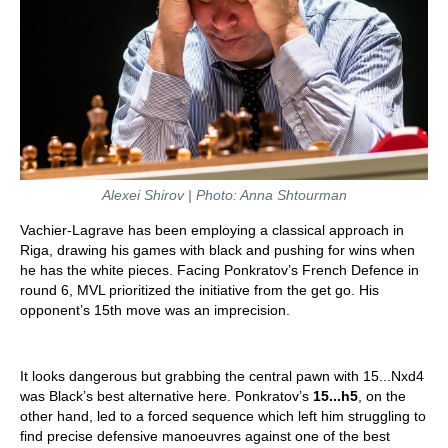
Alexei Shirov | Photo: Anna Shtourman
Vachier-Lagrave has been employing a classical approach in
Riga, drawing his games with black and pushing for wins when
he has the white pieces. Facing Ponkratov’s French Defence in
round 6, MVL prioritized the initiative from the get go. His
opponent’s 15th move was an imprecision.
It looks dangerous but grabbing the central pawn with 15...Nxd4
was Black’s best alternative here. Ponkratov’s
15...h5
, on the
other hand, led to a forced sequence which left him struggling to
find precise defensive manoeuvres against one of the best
###
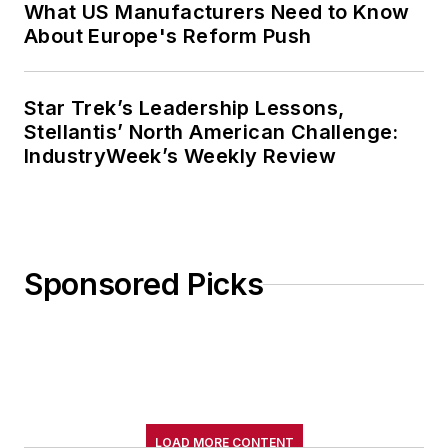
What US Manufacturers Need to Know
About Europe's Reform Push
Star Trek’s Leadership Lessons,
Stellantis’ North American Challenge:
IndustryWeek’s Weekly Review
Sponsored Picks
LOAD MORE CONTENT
###
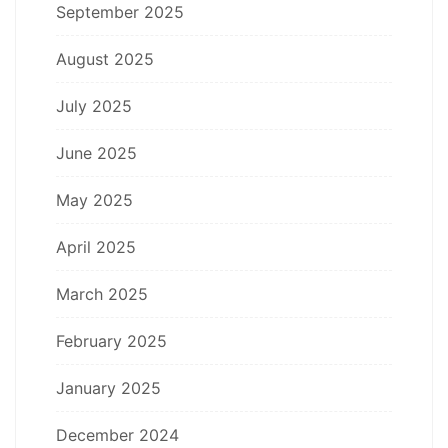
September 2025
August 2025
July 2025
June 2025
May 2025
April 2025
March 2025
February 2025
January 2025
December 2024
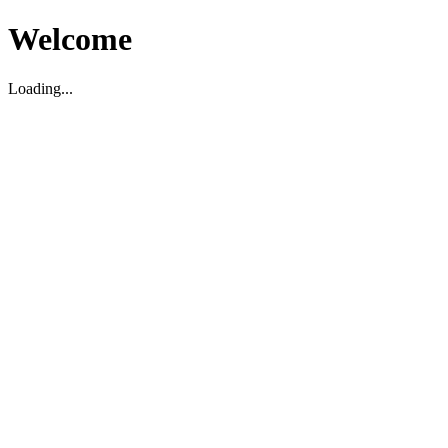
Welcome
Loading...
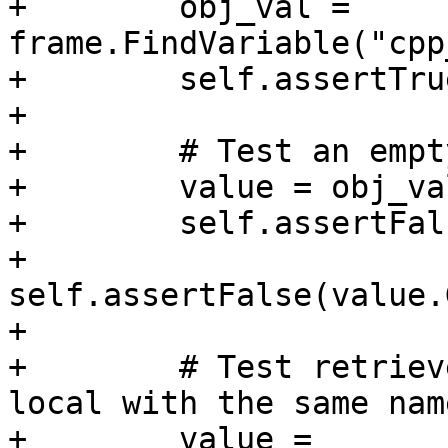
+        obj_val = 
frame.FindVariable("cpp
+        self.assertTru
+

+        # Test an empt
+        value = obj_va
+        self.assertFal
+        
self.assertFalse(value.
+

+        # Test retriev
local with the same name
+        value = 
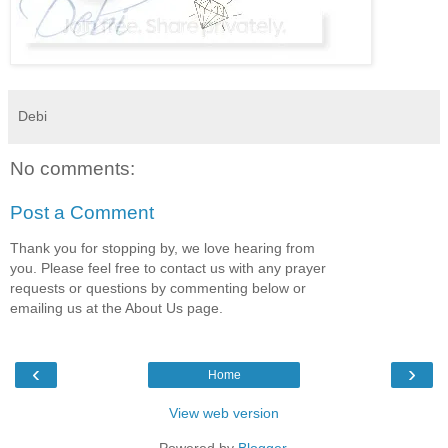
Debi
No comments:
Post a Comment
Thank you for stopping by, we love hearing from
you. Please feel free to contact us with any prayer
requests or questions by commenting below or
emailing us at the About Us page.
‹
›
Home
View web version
###
● **What you should do**:
Retype everything in the data from the line containing "Alexei Shirov | Photo: Anna Shtourman" down to the line containing "he has the white", including both of those lines, and reproduce nothing else.

● **Answer below**:
Alexei Shirov | Photo: Anna Shtourman
Vachier-Lagrave has been employing a classical approach in
Riga, drawing his games with black and pushing for wins when
he has the white pieces. Facing Ponkratov’s French Defence in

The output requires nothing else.